WHAT YOU ARE ASKED TO DO: Set down the data that follows again, exactly as written.

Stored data
----------
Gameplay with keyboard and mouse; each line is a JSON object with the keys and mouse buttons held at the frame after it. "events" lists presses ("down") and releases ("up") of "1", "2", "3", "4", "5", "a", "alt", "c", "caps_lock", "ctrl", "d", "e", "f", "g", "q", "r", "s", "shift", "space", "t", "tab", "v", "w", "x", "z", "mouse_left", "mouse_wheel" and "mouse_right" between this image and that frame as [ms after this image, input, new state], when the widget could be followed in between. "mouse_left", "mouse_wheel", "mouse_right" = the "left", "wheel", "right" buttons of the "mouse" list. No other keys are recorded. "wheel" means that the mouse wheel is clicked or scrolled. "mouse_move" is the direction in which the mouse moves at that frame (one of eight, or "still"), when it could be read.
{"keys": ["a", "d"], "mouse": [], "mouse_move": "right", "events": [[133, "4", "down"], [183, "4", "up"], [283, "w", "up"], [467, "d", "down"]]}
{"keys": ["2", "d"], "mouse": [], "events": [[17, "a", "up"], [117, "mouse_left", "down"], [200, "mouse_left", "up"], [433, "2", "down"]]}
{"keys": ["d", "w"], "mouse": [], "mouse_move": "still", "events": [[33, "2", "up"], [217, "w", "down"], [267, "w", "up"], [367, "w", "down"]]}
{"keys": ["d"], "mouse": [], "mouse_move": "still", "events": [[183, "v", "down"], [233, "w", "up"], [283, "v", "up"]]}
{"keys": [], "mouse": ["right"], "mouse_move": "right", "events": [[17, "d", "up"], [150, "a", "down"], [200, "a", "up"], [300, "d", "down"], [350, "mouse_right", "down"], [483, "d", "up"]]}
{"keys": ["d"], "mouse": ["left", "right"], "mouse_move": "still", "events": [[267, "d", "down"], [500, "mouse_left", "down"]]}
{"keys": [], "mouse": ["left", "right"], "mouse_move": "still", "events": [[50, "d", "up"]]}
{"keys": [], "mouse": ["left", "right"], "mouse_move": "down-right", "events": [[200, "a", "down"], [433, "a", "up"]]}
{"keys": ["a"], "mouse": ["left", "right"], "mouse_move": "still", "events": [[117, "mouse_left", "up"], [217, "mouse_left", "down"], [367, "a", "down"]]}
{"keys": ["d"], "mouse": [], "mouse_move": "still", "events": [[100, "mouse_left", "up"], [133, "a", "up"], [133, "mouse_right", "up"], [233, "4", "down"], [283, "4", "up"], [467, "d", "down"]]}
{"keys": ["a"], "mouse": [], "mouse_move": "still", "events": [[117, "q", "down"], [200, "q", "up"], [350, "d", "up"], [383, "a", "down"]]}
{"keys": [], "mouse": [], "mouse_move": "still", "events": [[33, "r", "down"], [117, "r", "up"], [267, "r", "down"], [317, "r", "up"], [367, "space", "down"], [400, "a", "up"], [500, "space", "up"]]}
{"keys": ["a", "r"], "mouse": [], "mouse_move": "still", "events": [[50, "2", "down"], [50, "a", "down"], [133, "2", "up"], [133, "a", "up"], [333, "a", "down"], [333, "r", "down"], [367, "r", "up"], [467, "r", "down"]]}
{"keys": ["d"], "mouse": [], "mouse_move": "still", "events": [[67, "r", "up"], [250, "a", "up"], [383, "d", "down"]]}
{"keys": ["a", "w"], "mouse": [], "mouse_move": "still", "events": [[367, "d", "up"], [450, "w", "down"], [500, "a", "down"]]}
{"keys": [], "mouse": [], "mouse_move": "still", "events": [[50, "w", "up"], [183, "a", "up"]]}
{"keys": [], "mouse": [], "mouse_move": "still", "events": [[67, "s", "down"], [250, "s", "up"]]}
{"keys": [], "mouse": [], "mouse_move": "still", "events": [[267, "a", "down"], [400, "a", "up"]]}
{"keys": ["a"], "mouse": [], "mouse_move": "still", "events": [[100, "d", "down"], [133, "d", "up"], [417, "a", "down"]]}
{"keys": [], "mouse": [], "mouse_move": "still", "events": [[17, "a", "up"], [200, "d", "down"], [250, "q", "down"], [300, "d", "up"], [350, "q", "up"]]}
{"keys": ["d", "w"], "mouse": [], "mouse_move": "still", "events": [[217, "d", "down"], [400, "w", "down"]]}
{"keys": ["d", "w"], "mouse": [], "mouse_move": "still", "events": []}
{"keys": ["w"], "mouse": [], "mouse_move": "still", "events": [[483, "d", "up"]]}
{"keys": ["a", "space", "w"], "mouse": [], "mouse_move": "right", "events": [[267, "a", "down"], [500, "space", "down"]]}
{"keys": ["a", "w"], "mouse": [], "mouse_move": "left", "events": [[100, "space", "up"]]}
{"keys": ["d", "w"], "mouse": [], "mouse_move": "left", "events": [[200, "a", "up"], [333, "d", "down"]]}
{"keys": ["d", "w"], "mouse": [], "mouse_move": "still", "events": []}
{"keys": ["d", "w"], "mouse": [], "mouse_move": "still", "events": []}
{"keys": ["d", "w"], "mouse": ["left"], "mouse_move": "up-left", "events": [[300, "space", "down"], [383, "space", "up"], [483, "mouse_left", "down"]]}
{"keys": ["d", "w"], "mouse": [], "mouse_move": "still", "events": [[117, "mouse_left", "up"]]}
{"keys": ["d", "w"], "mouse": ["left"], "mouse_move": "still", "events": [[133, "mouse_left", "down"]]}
----------
WRITTEN RESPONSE:
Gameplay with keyboard and mouse; each line is a JSON object with the keys and mouse buttons held at the frame after it. "events" lists presses ("down") and releases ("up") of "1", "2", "3", "4", "5", "a", "alt", "c", "caps_lock", "ctrl", "d", "e", "f", "g", "q", "r", "s", "shift", "space", "t", "tab", "v", "w", "x", "z", "mouse_left", "mouse_wheel" and "mouse_right" between this image and that frame as [ms after this image, input, new state], when the widget could be followed in between. "mouse_left", "mouse_wheel", "mouse_right" = the "left", "wheel", "right" buttons of the "mouse" list. No other keys are recorded. "wheel" means that the mouse wheel is clicked or scrolled. "mouse_move" is the direction in which the mouse moves at that frame (one of eight, or "still"), when it could be read.
{"keys": ["a", "d"], "mouse": [], "mouse_move": "right", "events": [[133, "4", "down"], [183, "4", "up"], [283, "w", "up"], [467, "d", "down"]]}
{"keys": ["2", "d"], "mouse": [], "events": [[17, "a", "up"], [117, "mouse_left", "down"], [200, "mouse_left", "up"], [433, "2", "down"]]}
{"keys": ["d", "w"], "mouse": [], "mouse_move": "still", "events": [[33, "2", "up"], [217, "w", "down"], [267, "w", "up"], [367, "w", "down"]]}
{"keys": ["d"], "mouse": [], "mouse_move": "still", "events": [[183, "v", "down"], [233, "w", "up"], [283, "v", "up"]]}
{"keys": [], "mouse": ["right"], "mouse_move": "right", "events": [[17, "d", "up"], [150, "a", "down"], [200, "a", "up"], [300, "d", "down"], [350, "mouse_right", "down"], [483, "d", "up"]]}
{"keys": ["d"], "mouse": ["left", "right"], "mouse_move": "still", "events": [[267, "d", "down"], [500, "mouse_left", "down"]]}
{"keys": [], "mouse": ["left", "right"], "mouse_move": "still", "events": [[50, "d", "up"]]}
{"keys": [], "mouse": ["left", "right"], "mouse_move": "down-right", "events": [[200, "a", "down"], [433, "a", "up"]]}
{"keys": ["a"], "mouse": ["left", "right"], "mouse_move": "still", "events": [[117, "mouse_left", "up"], [217, "mouse_left", "down"], [367, "a", "down"]]}
{"keys": ["d"], "mouse": [], "mouse_move": "still", "events": [[100, "mouse_left", "up"], [133, "a", "up"], [133, "mouse_right", "up"], [233, "4", "down"], [283, "4", "up"], [467, "d", "down"]]}
{"keys": ["a"], "mouse": [], "mouse_move": "still", "events": [[117, "q", "down"], [200, "q", "up"], [350, "d", "up"], [383, "a", "down"]]}
{"keys": [], "mouse": [], "mouse_move": "still", "events": [[33, "r", "down"], [117, "r", "up"], [267, "r", "down"], [317, "r", "up"], [367, "space", "down"], [400, "a", "up"], [500, "space", "up"]]}
{"keys": ["a", "r"], "mouse": [], "mouse_move": "still", "events": [[50, "2", "down"], [50, "a", "down"], [133, "2", "up"], [133, "a", "up"], [333, "a", "down"], [333, "r", "down"], [367, "r", "up"], [467, "r", "down"]]}
{"keys": ["d"], "mouse": [], "mouse_move": "still", "events": [[67, "r", "up"], [250, "a", "up"], [383, "d", "down"]]}
{"keys": ["a", "w"], "mouse": [], "mouse_move": "still", "events": [[367, "d", "up"], [450, "w", "down"], [500, "a", "down"]]}
{"keys": [], "mouse": [], "mouse_move": "still", "events": [[50, "w", "up"], [183, "a", "up"]]}
{"keys": [], "mouse": [], "mouse_move": "still", "events": [[67, "s", "down"], [250, "s", "up"]]}
{"keys": [], "mouse": [], "mouse_move": "still", "events": [[267, "a", "down"], [400, "a", "up"]]}
{"keys": ["a"], "mouse": [], "mouse_move": "still", "events": [[100, "d", "down"], [133, "d", "up"], [417, "a", "down"]]}
{"keys": [], "mouse": [], "mouse_move": "still", "events": [[17, "a", "up"], [200, "d", "down"], [250, "q", "down"], [300, "d", "up"], [350, "q", "up"]]}
{"keys": ["d", "w"], "mouse": [], "mouse_move": "still", "events": [[217, "d", "down"], [400, "w", "down"]]}
{"keys": ["d", "w"], "mouse": [], "mouse_move": "still", "events": []}
{"keys": ["w"], "mouse": [], "mouse_move": "still", "events": [[483, "d", "up"]]}
{"keys": ["a", "space", "w"], "mouse": [], "mouse_move": "right", "events": [[267, "a", "down"], [500, "space", "down"]]}
{"keys": ["a", "w"], "mouse": [], "mouse_move": "left", "events": [[100, "space", "up"]]}
{"keys": ["d", "w"], "mouse": [], "mouse_move": "left", "events": [[200, "a", "up"], [333, "d", "down"]]}
{"keys": ["d", "w"], "mouse": [], "mouse_move": "still", "events": []}
{"keys": ["d", "w"], "mouse": [], "mouse_move": "still", "events": []}
{"keys": ["d", "w"], "mouse": ["left"], "mouse_move": "up-left", "events": [[300, "space", "down"], [383, "space", "up"], [483, "mouse_left", "down"]]}
{"keys": ["d", "w"], "mouse": [], "mouse_move": "still", "events": [[117, "mouse_left", "up"]]}
{"keys": ["d", "w"], "mouse": ["left"], "mouse_move": "still", "events": [[133, "mouse_left", "down"]]}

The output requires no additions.